Travail demandé
[a] Selon le commentaire sur les deux introductions, de quoi découle le troisième problème, jugé secondaire ?
[b] Recopiez le passage du commentaire sur les deux introductions compris entre « La première intro » et « de la représentation. », ces deux passages inclus.

Extrait du texte
■ ■ ■ ■ ■ ■ ■

J'ai deux problèmes avec cette partie-là (trois si on compte celui qui découle du fait que je ne parle pas le brésilien, mais celui-là me semble secondaire) :
- premier problème : je suis tout à fait incapable de faire le lien entre votre première partie et la deuxième. Cela peut provenir du fait que je ne dispose pas du corps de votre première partie, qui doit logiquement amener à la seconde, mais cela reste néanmoins susceptible de poser un problème formel.
Je le signale notamment parce qu'il me semblait n'avoir pas trop mal compris votre Intro chapitre 1.
- Le second problème est lié au fait que je ne comprends pas quelle est la problématique de votre seconde partie.
La première intro m'apparaît plus structurée. On a davantage l'impression d'une lecture théorisée et problématisée d'un questionnement : décentrement de l'observateur/commentateur, problématisation de la transparence du langage ("a rose by another name..."), Bouveresse et sa troisième voie (le langage est imparfait à décrire le réel dans sa totalité, mais y tend suffisamment pour être utile à le décrire), et la limite de la troisième voie : quid d'un intelligible non verbalisable ?
Bon.
Et je vois pas du tout comment vous en arrivez à la partie 2 : les mondes de la représentation.
Est-ce la suite de la question soulevée par votre interrogation sur l'intelligible non verbalisable ? Pourtant, les représentations que vous décrivez sont précisément verbalisables et verbalisées (vous parlez d'ailleurs d'un guide de lecture).
Qui plus est,
cette deuxième intro diffère sensiblement de la première, au niveau de la forme, du fait qu'elle donne l'impression d'être plus descriptive, et moins "théorisante" si vous voyez ce que je veux dire. Je me demande là aussi si cela ne soulève pas un problème de forme. En tout cas, cela ne me permet pas de comprendre votre problématique.

■ ■ ■ ■ ■ ■ ■

Entrées de données enregistrées:

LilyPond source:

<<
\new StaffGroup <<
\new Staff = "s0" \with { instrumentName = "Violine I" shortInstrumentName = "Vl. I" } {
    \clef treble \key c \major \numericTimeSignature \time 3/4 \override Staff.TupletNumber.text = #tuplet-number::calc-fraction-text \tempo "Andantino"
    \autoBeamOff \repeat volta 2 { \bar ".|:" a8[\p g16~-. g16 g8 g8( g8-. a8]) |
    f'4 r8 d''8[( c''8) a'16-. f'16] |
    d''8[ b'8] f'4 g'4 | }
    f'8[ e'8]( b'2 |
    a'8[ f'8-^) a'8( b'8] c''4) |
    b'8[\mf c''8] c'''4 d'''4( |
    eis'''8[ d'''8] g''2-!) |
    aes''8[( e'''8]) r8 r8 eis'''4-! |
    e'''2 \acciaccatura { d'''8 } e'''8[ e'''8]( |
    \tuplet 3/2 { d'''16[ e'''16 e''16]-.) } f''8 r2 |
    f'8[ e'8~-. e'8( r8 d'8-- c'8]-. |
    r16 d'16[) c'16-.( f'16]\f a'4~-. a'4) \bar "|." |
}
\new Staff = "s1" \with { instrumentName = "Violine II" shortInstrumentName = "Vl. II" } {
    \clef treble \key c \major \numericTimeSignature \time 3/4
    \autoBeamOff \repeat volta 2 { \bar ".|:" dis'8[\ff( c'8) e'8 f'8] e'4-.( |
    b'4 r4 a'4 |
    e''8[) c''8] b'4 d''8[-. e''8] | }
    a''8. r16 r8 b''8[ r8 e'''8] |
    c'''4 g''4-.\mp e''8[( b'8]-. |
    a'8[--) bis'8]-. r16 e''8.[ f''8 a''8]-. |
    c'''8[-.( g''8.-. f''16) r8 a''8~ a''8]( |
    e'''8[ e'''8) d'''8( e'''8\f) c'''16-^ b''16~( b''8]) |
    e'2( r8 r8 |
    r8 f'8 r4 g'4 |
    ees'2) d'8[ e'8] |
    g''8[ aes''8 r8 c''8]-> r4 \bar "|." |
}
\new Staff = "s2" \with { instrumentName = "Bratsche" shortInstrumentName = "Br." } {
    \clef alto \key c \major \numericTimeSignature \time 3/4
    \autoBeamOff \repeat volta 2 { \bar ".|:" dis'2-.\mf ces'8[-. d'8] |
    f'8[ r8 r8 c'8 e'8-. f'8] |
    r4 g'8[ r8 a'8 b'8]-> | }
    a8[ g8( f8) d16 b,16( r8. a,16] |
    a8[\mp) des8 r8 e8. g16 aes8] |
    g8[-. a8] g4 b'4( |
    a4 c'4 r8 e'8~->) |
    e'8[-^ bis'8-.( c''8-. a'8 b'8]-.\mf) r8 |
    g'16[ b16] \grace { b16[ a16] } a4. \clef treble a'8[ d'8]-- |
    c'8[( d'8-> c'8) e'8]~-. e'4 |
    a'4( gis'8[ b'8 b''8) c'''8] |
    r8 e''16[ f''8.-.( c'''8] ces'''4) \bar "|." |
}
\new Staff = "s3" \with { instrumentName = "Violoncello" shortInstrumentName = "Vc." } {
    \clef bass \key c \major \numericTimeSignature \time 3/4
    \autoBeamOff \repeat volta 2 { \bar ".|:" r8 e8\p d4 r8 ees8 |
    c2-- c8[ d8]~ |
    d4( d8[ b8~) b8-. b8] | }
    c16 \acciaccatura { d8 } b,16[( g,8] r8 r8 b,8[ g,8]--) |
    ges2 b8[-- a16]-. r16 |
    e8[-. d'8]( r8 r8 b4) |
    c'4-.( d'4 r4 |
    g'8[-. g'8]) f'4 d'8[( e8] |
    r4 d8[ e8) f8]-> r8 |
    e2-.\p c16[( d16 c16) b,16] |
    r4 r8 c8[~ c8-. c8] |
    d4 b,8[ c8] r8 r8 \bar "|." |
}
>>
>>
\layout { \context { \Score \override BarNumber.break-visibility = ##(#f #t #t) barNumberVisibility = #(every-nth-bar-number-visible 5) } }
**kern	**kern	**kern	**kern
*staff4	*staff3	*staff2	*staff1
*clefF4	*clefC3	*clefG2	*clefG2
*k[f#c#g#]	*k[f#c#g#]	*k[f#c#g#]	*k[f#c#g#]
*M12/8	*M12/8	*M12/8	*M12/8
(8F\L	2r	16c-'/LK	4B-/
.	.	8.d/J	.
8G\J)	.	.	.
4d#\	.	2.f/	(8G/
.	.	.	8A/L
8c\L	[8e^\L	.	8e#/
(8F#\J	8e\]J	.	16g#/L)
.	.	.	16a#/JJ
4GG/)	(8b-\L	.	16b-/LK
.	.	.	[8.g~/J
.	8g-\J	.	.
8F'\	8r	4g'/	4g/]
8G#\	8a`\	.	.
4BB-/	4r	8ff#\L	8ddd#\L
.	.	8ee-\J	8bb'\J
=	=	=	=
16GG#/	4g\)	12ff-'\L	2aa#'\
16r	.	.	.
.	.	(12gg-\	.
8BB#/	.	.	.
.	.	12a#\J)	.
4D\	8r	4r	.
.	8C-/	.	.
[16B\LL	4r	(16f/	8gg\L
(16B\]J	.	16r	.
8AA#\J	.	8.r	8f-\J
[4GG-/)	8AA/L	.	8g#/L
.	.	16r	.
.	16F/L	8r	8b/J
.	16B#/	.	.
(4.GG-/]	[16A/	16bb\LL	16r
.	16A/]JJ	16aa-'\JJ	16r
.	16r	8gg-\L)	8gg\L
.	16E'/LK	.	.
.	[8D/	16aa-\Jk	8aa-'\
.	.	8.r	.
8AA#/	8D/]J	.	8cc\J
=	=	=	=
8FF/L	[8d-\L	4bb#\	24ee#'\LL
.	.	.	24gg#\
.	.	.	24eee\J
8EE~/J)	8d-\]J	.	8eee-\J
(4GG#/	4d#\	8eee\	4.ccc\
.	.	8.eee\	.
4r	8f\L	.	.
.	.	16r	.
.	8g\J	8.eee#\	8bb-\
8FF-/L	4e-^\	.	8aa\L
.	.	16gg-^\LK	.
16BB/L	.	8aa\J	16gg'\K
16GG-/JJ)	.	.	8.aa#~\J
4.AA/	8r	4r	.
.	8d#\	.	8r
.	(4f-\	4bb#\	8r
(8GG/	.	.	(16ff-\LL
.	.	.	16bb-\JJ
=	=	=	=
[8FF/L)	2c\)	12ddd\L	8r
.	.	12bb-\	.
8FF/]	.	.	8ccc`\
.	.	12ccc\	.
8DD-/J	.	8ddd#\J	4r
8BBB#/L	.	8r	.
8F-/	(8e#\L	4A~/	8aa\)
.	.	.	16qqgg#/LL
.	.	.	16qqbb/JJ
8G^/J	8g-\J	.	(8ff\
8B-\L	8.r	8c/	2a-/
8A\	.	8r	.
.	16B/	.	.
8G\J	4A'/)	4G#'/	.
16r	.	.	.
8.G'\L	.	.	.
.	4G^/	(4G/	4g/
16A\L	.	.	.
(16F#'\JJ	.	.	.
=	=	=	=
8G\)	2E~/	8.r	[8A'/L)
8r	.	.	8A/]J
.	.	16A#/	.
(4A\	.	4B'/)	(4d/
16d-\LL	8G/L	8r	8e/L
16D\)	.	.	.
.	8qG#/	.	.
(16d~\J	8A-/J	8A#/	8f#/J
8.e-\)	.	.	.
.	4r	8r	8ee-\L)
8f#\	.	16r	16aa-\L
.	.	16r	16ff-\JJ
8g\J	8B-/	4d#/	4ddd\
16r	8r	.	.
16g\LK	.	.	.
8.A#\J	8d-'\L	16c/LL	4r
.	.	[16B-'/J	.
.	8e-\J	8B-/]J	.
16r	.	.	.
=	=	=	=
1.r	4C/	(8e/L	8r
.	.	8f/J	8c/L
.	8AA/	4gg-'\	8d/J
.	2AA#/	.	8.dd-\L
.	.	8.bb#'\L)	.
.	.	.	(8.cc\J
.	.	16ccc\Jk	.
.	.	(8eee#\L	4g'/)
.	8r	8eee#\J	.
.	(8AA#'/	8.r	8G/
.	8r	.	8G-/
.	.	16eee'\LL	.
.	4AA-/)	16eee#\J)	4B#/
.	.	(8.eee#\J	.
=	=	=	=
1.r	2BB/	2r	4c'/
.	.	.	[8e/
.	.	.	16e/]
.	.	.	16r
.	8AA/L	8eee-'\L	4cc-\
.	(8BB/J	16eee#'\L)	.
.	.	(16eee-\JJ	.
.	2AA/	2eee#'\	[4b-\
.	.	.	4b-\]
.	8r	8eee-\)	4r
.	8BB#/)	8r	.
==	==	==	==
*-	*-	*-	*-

■ ■ ■ ■ ■ ■ ■

Réponses
[a] Du fait que l'auteur du commentaire ne parle pas le brésilien.

[b]
La première intro m'apparaît plus structurée. On a davantage l'impression d'une lecture théorisée et problématisée d'un questionnement : décentrement de l'observateur/commentateur, problématisation de la transparence du langage ("a rose by another name..."), Bouveresse et sa troisième voie (le langage est imparfait à décrire le réel dans sa totalité, mais y tend suffisamment pour être utile à le décrire), et la limite de la troisième voie : quid d'un intelligible non verbalisable ?
Bon.
Et je vois pas du tout comment vous en arrivez à la partie 2 : les mondes de la représentation.